BACKGROUND: Sarcopenia is associated with mortality after abdominal aortic aneurysm (AAA) repair. The reliability of computed tomography (CT) core muscle areas and quality-that is, densities and their association with postoperative survival in patients undergoing AAA treatment-were retrospectively studied.

METHODS: Psoas muscle area (PMA) and multifidus area and psoas muscle density (PMD) and multifidus density were measured from CT images and analyzed to lean values. Results were standardized by z-scoring. Measurement reliability was ascertained using intraclass correlation coefficient analysis (3 independent observers). Clinical data were collected from an institutional database and the hospital's patient record database.
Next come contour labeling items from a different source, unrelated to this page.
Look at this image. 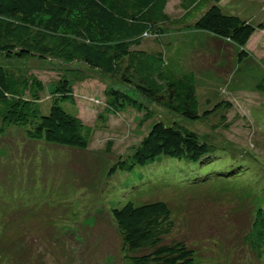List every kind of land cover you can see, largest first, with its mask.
I'll use <instances>...</instances> for the list:
<instances>
[{"label": "rangeland", "instance_id": "obj_1", "mask_svg": "<svg viewBox=\"0 0 264 264\" xmlns=\"http://www.w3.org/2000/svg\"><path fill=\"white\" fill-rule=\"evenodd\" d=\"M220 5L225 12L264 22V0ZM166 12L181 15L179 0H168ZM182 38L190 41L195 73L209 81L198 88L200 100L211 92L223 100L196 121L146 104L130 87L78 63L1 57L4 66L41 80L38 103L45 110L67 67L80 68L68 74L75 103L64 107L92 126L93 135L85 149H77L29 140L23 127L0 133V264H125L112 210L128 201L156 200L167 203L175 221L165 240L186 242L195 264H264V256L257 259L244 242L255 210L264 206V88H257L264 81V31L255 29L247 38V57L241 61L240 46L191 28L167 30L159 41L146 36L140 48L154 51ZM110 86L141 100L151 116L130 107L106 113L104 93ZM160 119L175 120L217 147L218 157L204 168L213 176L197 180L191 165L171 158L110 174L125 150ZM219 166H235L242 174L216 176Z\"/></svg>", "mask_w": 264, "mask_h": 264}, {"label": "trees", "instance_id": "obj_2", "mask_svg": "<svg viewBox=\"0 0 264 264\" xmlns=\"http://www.w3.org/2000/svg\"><path fill=\"white\" fill-rule=\"evenodd\" d=\"M222 1L179 0L183 13L172 17L166 12L168 0H0V133L23 127L29 140L77 149H85L93 135L92 126L64 107V103H75L68 74L78 73L80 68L67 67L55 82L45 110L38 103L41 80L4 66L1 57L78 63L130 87L146 104L190 121L205 118L223 100L215 92L200 100L198 88L206 87L209 81L192 68L189 39L168 42L154 51L140 46L146 36L159 41L167 30L191 28L240 46L241 61L247 57V38L255 29L264 31V22L225 12ZM257 88H264V81ZM104 94L106 113L130 107L145 109V116H151L148 106L126 90L110 86ZM211 103V109H207ZM216 149L175 120H154L139 142L113 164L110 174L171 158L191 165L196 179L202 180L213 176L204 168L218 157ZM235 168L219 166L213 172L216 176L238 177L242 170ZM112 220L125 264H195L193 249L186 242L165 240L175 226L166 202L135 205L128 201L113 208ZM244 242L257 259H263L264 206L255 210Z\"/></svg>", "mask_w": 264, "mask_h": 264}]
</instances>
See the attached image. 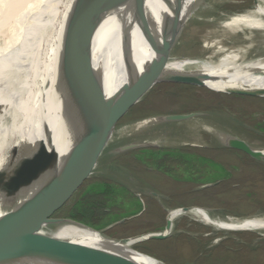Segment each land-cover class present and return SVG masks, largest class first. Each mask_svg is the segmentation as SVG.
I'll use <instances>...</instances> for the list:
<instances>
[{
	"label": "bare ground",
	"instance_id": "1",
	"mask_svg": "<svg viewBox=\"0 0 264 264\" xmlns=\"http://www.w3.org/2000/svg\"><path fill=\"white\" fill-rule=\"evenodd\" d=\"M111 1H105L94 15L99 0H0L1 38L3 32L17 26L23 16L30 17L31 25L0 44V106L3 107L0 112V187L21 172L19 162L26 164V169L54 150L61 155L67 150L71 136L69 124L63 123L64 117L68 113L73 115L79 100L78 91L67 77L78 50L91 53L92 70L102 73L106 95H112L127 82L120 51V37L124 33L131 36L138 72L154 70L136 96L135 104L156 84L180 82L188 77L206 78L205 85L213 90L234 89L264 97V52L259 49V43L256 44L257 38L264 40V0H253L249 9L231 12L216 23L212 21L197 29L193 9L199 0H181L183 9L175 27H172V19L180 0H148L147 41L139 36L135 26L129 29V2L124 0L114 5ZM91 21L94 28L89 31ZM187 32L190 38L186 37ZM214 32L218 34L213 35ZM194 39L199 44V56L190 51L196 46ZM183 48H188L189 52H178ZM166 54L170 60L162 66ZM206 115L181 121L155 115L115 125L86 168V177L112 175L105 170L111 166L101 157L114 145L120 147L119 151L141 146L194 148L227 146L238 139L248 144L264 162L263 144L249 143ZM134 192L142 200L153 199L161 204L168 222L162 232L164 235L174 234L181 219L186 217L209 229L202 236L213 237L211 246L222 241L227 233L251 231L264 238L262 211L239 216L213 213L198 206L169 208L152 191L137 188ZM1 234L48 241L125 264H165L133 248L151 234L116 240L106 237L102 231L71 223L50 229L18 224L4 229ZM0 264L41 263L0 256Z\"/></svg>",
	"mask_w": 264,
	"mask_h": 264
},
{
	"label": "rangeland",
	"instance_id": "2",
	"mask_svg": "<svg viewBox=\"0 0 264 264\" xmlns=\"http://www.w3.org/2000/svg\"><path fill=\"white\" fill-rule=\"evenodd\" d=\"M219 3V0H199L194 5L193 22L196 29L204 28L212 21L216 23L231 12L247 10L253 6V0H240L239 3L223 0ZM186 35L191 37L188 32ZM257 39L259 41L256 44L259 43V49L264 52V40ZM194 45V50L190 51L194 56H199V44L195 43V39ZM185 48L178 52L188 53V48ZM168 60L170 58L167 62ZM212 90L188 83H158L128 110L117 125H126L155 115L202 111L207 114V118L225 130L253 145H264V97ZM0 108L1 112L3 107ZM6 118L4 122L9 119ZM119 148L111 146L106 149L107 154L101 157L110 166H127L125 171L129 174L121 179L115 177L117 174L113 173L112 168L105 169L112 174L108 178L112 179L111 185L114 188L115 181H119L129 188L128 191L137 188L152 191L159 194L169 208L198 206L213 213H231L239 216L264 212V162L243 152L216 145L194 147V155L180 157L175 154L160 155V152L153 155L149 151L152 149L130 151L141 147L126 151H119ZM210 159L221 160L225 164V170L211 167ZM118 161L121 163H117ZM99 177L101 175L86 177L78 190L54 210L53 215L69 218L72 212H81L84 220L89 221V205L103 201L102 205L105 207L99 211L97 224L110 238L127 240L164 230L167 213L160 203L153 199L142 200L137 196L132 199L128 192L122 194L117 191H112L110 195L102 198L97 195L101 187L95 184ZM114 194L118 196H113ZM183 218L177 226V231L183 232L175 231L162 240H144L136 243L134 247L167 264H264V238L258 233H227L222 241L211 246L213 237L202 236L209 229L189 218Z\"/></svg>",
	"mask_w": 264,
	"mask_h": 264
},
{
	"label": "water",
	"instance_id": "3",
	"mask_svg": "<svg viewBox=\"0 0 264 264\" xmlns=\"http://www.w3.org/2000/svg\"><path fill=\"white\" fill-rule=\"evenodd\" d=\"M105 1L107 0H99L96 9L91 6L94 8V15L99 13ZM121 1L124 0H112L111 2L117 5ZM126 2H129V29L131 26H135L139 36L147 41L150 28V15L146 8L148 0H127ZM182 9L180 0L172 19V27L178 24ZM23 17L19 19L17 26L8 28L3 32L4 35L2 38L0 37V44L29 29L31 26L28 23L30 17ZM89 25L88 30L90 31L92 27L94 28L93 21ZM120 40L122 63L128 75L127 82L122 84L112 95H106L103 88L102 73L92 70L91 53L85 54L82 49L78 50L73 56L74 63L68 73L67 80L73 89L78 91L79 100L73 115L68 113L65 117L63 116L65 120L62 121L64 124H69L70 127L71 139L67 150L62 155L54 150L26 169V164L20 165L21 162H19L18 166L19 168L22 167L23 171L21 170L4 186L0 187V256L33 260L41 264H125L48 241L1 234L4 229L18 224L30 227L46 228L53 226L57 228L67 223L84 225L94 231L103 232V228L96 229L72 218L55 217L53 212L81 186L84 179H87L86 168L89 163L96 158L104 140L113 131L114 126L135 104L136 96L154 72V70H149L139 73L137 63L134 61L131 36L124 33ZM165 56L166 60L162 62V66L167 63L168 54ZM206 80V78L188 77L176 83H188L207 88ZM212 91L259 96L234 89ZM202 114L206 113L190 111L160 116L181 121ZM227 147L241 151L258 161L262 159L248 144L241 140L235 139ZM126 150L129 148H124L122 151ZM207 186L204 185V187ZM188 207L191 208L192 206L178 208ZM167 226L166 220L165 227ZM162 232L149 233L151 235L146 240L165 239L167 235ZM103 235L109 237L104 232ZM133 248L137 250L134 246Z\"/></svg>",
	"mask_w": 264,
	"mask_h": 264
},
{
	"label": "flooded vegetation",
	"instance_id": "4",
	"mask_svg": "<svg viewBox=\"0 0 264 264\" xmlns=\"http://www.w3.org/2000/svg\"><path fill=\"white\" fill-rule=\"evenodd\" d=\"M132 149H134V148H132ZM148 149H152V150H149V151L153 155L157 154V152H160V155L161 154H168V155L169 154H175V155L180 156V157L184 156V155H190V154L194 155V148L193 147L169 148V147H156V146L153 147L152 146V147H148L147 149L141 147V149L130 150V151L141 152V151H145V150H148ZM239 152H241V151H239ZM200 156H204V155H200ZM209 161H210V164H211L210 166L213 167V168H215V167L226 168L225 164L221 160L210 159ZM113 162H116V161H112L110 163H113ZM117 163H121V161H118ZM111 168H112L111 170L113 171V173L115 172L117 174V176H116L117 178L121 179L122 177H125V176H127L129 174V172L125 171V170H127V166H125V165H111ZM111 181H112V179L108 178L107 176H101V177L97 178V180L95 181V184H97V185H99L101 187L99 189V191H97V195H99L100 197L104 198V197L110 195L112 191H117V192H121L122 194H126L128 192L129 194L132 195L131 196V197H133L132 199H134V197H136V193L134 191H128L129 188L124 183L119 182V181H115L116 187L114 188L111 185L112 184ZM78 188L75 191H77ZM75 191L73 193H75ZM106 192H108V193H106ZM113 196H118V195L114 194ZM102 202L103 201H97V203H102ZM72 214L76 216V217H73V218L78 219L77 216L81 215V212H76V213L72 212L71 214H69L68 217L72 218V217H70V216H72ZM76 219H74V220H76ZM84 223H86V222H84ZM89 224H90V222H89Z\"/></svg>",
	"mask_w": 264,
	"mask_h": 264
},
{
	"label": "trees",
	"instance_id": "5",
	"mask_svg": "<svg viewBox=\"0 0 264 264\" xmlns=\"http://www.w3.org/2000/svg\"><path fill=\"white\" fill-rule=\"evenodd\" d=\"M215 168H220V169H224L225 170V168H223V167H215ZM226 172H228V170H226ZM106 193H108V192H106ZM104 207L105 206L102 205V203H97V202H94V203H92V205H89V211H90V217H89L90 220L89 221L84 220V217L82 216V214L77 216L78 219L73 218V217H76L73 214L70 217H72L73 219H76L77 221L80 220L79 222L82 221V223L86 222L84 224H86L88 226H91L93 228L102 229V227L98 226V224H97V222H98L97 216L99 217V215H100L99 211H100V209L102 210ZM89 222H90V224H89Z\"/></svg>",
	"mask_w": 264,
	"mask_h": 264
}]
</instances>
RESULTS: The study included 301 patients (89% male, mean age 74.4 years, endovascular treatment 73.1%, rupture 7.6%). Median duration of follow-up was 2.70 (interquartile range 3.54) years and mortality 31.2%. Age, female gender, and body mass index were associated with PMA, PMD, and lean psoas muscle area (LPMA). L3 left PMD, total psoas muscle density, right and left LPMA, lean total psoas muscle area (LTPMA), and L2 right LPMA and LTPMA (hazard ratio 0.74-0.78 per 1 standard deviation, P < 0.05 to P < 0.01) were independently associated with improved survival in multivariable analysis.

CONCLUSIONS: L2-L3 PMD and LPMA are reliable, feasible, and independent predictors of mortality in patients treated for AAA. For every standard deviation increase in these standardized z-score muscle parameters, there was a 22%-26% decrease in the probability of death during follow-up.